- Theatrical release poster
- Kanji: ゴメンナサイ
- Revised Hepburn: Gomen Nasai
- Directed by: Mari Asato
- Screenplay by: Yoichi Minamikawa Mari Asato; ;
- Based on: Gomen Nasai by Yuka Hidaka
- Produced by: Daichi Tsukinari Yoshihiro Yanagihara; Tomoharu Kusunoki; Akira Naramoto; ;
- Starring: Airi Suzuki Miyabi Natsuyaki; Momoko Tsugunaga; ;
- Production companies: ASCII Media Works Thanks Lab VAP
- Distributed by: Thankslab
- Release date: October 29, 2011 (Japan);
- Running time: 94 minutes
- Country: Japan
- Language: Japanese

= Ring of Curse =

Ring of Curse, released in Japan as Gomen Nasai (ゴメンナサイ), is a 2011 Japanese horror film directed by Mari Asato. It is based on the 2011 cell phone novel Gomen Nasai by Yuka Hidaka. The film stars the Japanese idol girl group Buono! The film was released in theaters nationwide in Japan on October 29, 2011.

==Plot==
A girl, Yuka Hidaka, attends school with a black-haired girl named Hinako Kurohane. Kurohane gets great grades in school, but is constantly labeled as a black sheep, as she is regarded as strange and unworldly to others at school and in public, and neglected by her parents who favor her kid sister, Kana over her at home. One day, Kurohane finds out that she has cancer, but still, her mother does not care. Kurohane curses Kana, who starts having trouble breathing and dies within a month as a result of the curse. Kurohane attempts the same with her mother but proves to no effect, so she enters a competition to improve her skills.

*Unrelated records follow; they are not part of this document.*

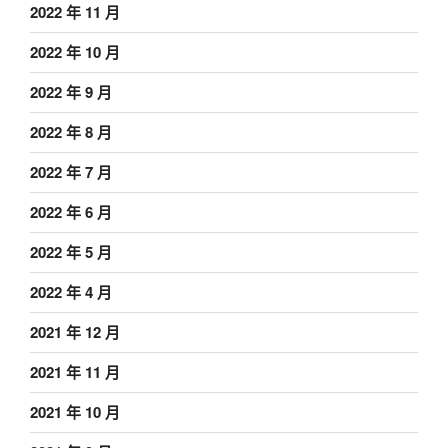
2022 年 11 月
2022 年 10 月
2022 年 9 月
2022 年 8 月
2022 年 7 月
2022 年 6 月
2022 年 5 月
2022 年 4 月
2021 年 12 月
2021 年 11 月
2021 年 10 月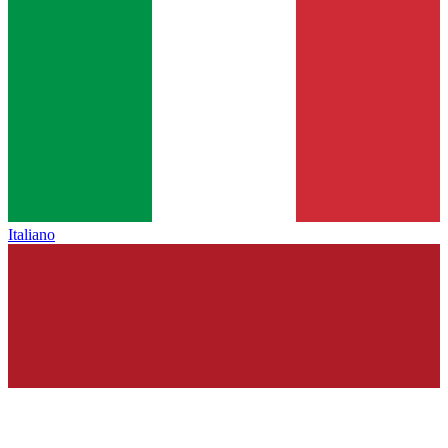
Italiano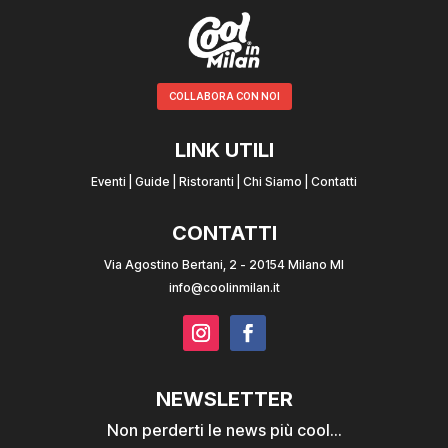
COLLABORA CON NOI
LINK UTILI
Eventi
|
Guide
|
Ristoranti
|
Chi Siamo
|
Contatti
CONTATTI
Via Agostino Bertani, 2 - 20154 Milano MI
info@coolinmilan.it
NEWSLETTER
Non perderti le news più cool...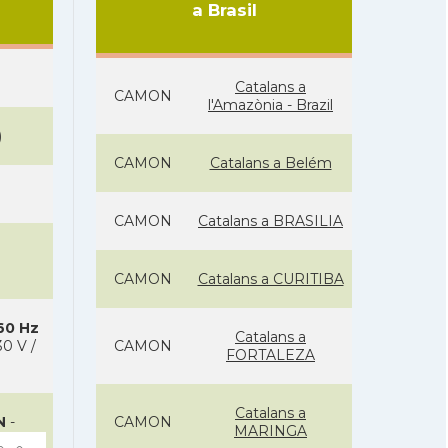
a Brasil
Catalans a
CAMON
l'Amazònia - Brazil
)
CAMON
Catalans a Belém
CAMON
Catalans a BRASILIA
CAMON
Catalans a CURITIBA
 60 Hz
Catalans a
0 V /
CAMON
FORTALEZA
Catalans a
N
-
CAMON
MARINGA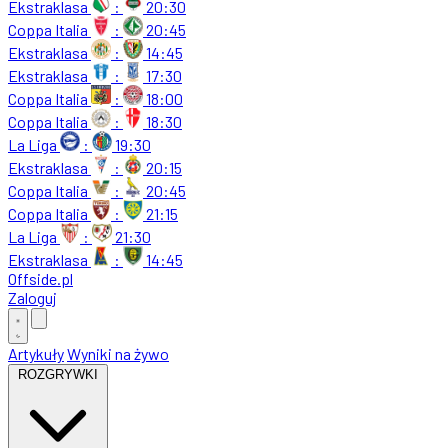
Ekstraklasa
:
20:30
Coppa Italia
:
20:45
Ekstraklasa
:
14:45
Ekstraklasa
:
17:30
Coppa Italia
:
18:00
Coppa Italia
:
18:30
La Liga
:
19:30
Ekstraklasa
:
20:15
Coppa Italia
:
20:45
Coppa Italia
:
21:15
La Liga
:
21:30
Ekstraklasa
:
14:45
Offside
.
pl
Zaloguj
Artykuły
Wyniki na żywo
ROZGRYWKI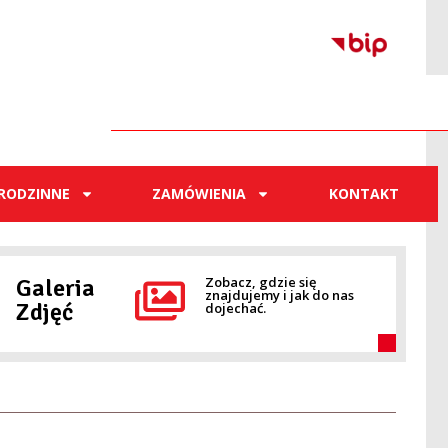
RODZINNE
ZAMÓWIENIA
KONTAKT
Galeria
Zobacz, gdzie się
znajdujemy i jak do nas
Zdjęć
dojechać.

Her school life did not go so well because her classmates led by class president Sonada Shiori were mean to her, and often became a victim of their cruel bullying. She saw her opportunity for revenge when she was selected to write a script for a play in the school festival. She started cursing her class mates one by one. The only one that realized the curse was Yuka. She tried to stop Kurohane by talking to her, but to no avail. Kurohane's curse was also discovered by Sonada, whom she wanted to kill, so she tried a different way to kill her. One day, Sonada transferred to another school, but appeared several days later to kill Kurohane, and then killed herself, not because she wanted to, but because she was cursed by Kurohane. At that point, Kurohane's curses were so strong that a person would lose command and kill herself. The new source Kurohane used to place curses appeared in the form of text messages. She also sent a text to Yuka, but she never read it.

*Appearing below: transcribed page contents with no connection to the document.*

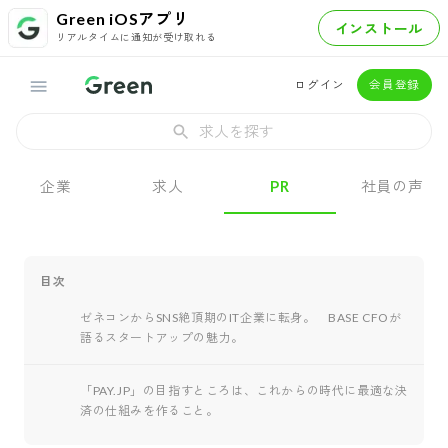
Green iOSアプリ
インストール
リアルタイムに通知が受け取れる
ログイン
会員登録
求人を探す
企業
求人
PR
社員の声
目次
ゼネコンからSNS絶頂期のIT企業に転身。 BASE CFOが
語るスタートアップの魅力。
「PAY.JP」の目指すところは、これからの時代に最適な決
済の仕組みを作ること。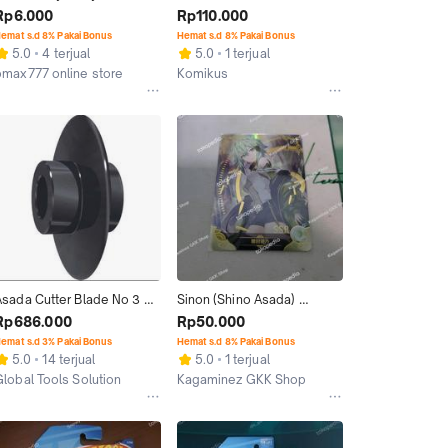
Hiroyuki Asada
Rp6.000
Rp110.000
emat s.d 8% Pakai Bonus
Hemat s.d 8% Pakai Bonus
5.0
4 terjual
5.0
1 terjual
pmax777 online store
Komikus
Depok
Bandung
Asada Cutter Blade No 3 
Sinon (Shino Asada) 
PN 70076
Goddess Story TCG 
Rp686.000
Rp50.000
NS5M05
emat s.d 3% Pakai Bonus
Hemat s.d 8% Pakai Bonus
5.0
14 terjual
5.0
1 terjual
Global Tools Solution
Kagaminez GKK Shop
akarta Barat
Jakarta Barat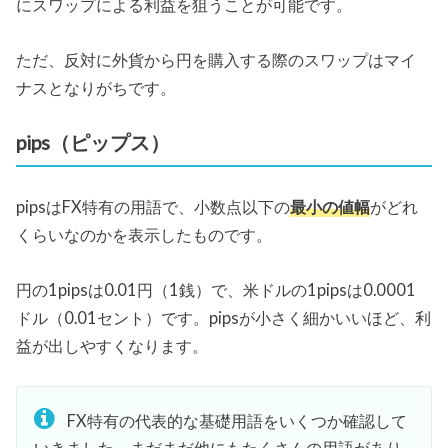
にスワップによる利益を狙うことが可能です。
ただ、反対に外貨から円を購入する際のスワップはマイ
ナスとなりがちです。
pips（ピップス）
pipsはFX特有の用語で、小数点以下の
最小の値幅
がどれ
くらいなのかを表示したものです。
円の1pipsは0.01円（1銭）で、米ドルの1pipsは0.0001
ドル（0.01セント）です。pipsが小さく細かいいほど、利
益が出しやすくなります。
FX特有の代表的な基礎用語をいくつか確認して
いきました。まだまだ他にもたくさんの用語があり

Time passed and Yuka was with her new classmates, telling them the story of Kurohane. They stole Yuka's cell phone and saw the text message Kurohane had sent to her, including Yuka. Then, one by one, Yuka's classmates started dying, leaving Yuka alone. And that is when she ultimately realizes that the only way to save herself is to get more and more people to read the words of Kurohane. She killed people randomly, so Yuka wrote a short story with Kurohane's words in it and posted it online, increasing her time to live.

==Cast==
- Airi Suzuki as Yuka Hidaka
- Miyabi Natsuyaki as Hinako Kurohane
- Momoko Tsugunaga as Shiori Sonoda
- Chisato Okai as Chika's sister
- Itsuki Sagara as Chiharu
- Arisa Komiya as Yoko Fujita
- Tomomi Miyashita as female teacher
- Riko Matsumura (松村理子)
- Karen Ishida (石田佳蓮)
- Chihiro Nagase (永瀬千裕)
- Airi Suzuki (鈴木愛吏)
- Yoko Kita (喜多陽子)
- Nami Isogai (磯貝奈美)
- Ayame Iwasaki (岩崎あやめ)
- Taiki Yamazaki
- Takeru Ogawa (小川尊)
- Shoko Nakahara (中原翔子)
- Hiroaki Kawatsure (川連廣明)

== Production ==

Author Yuka Hidaka originally published the story online on the website Maho no iLand in 2011 as a cell phone novel. Over 800,000 people subscribed to the story. ASCII Media Works announced in a press release on July 11, 2011 that the novel would receive a live-action adaptation starring the members of the Japanese idol girl group Buono!, consisting of Momoko Tsugunaga, Miyabi Natsuyaki, and Airi Suzuki, in their debut starring film.

The film was directed by Mari Asato. The theme song of the film is "Deep Mind" by Buono!.

==Reception==

Mark Schilling from The Japan Times described the beginning of the film with a "standard issue 'bully the strange girl in class' story line", but mentioned that it takes a "scarily fresh turn" when the bullied character takes revenge on her classmates.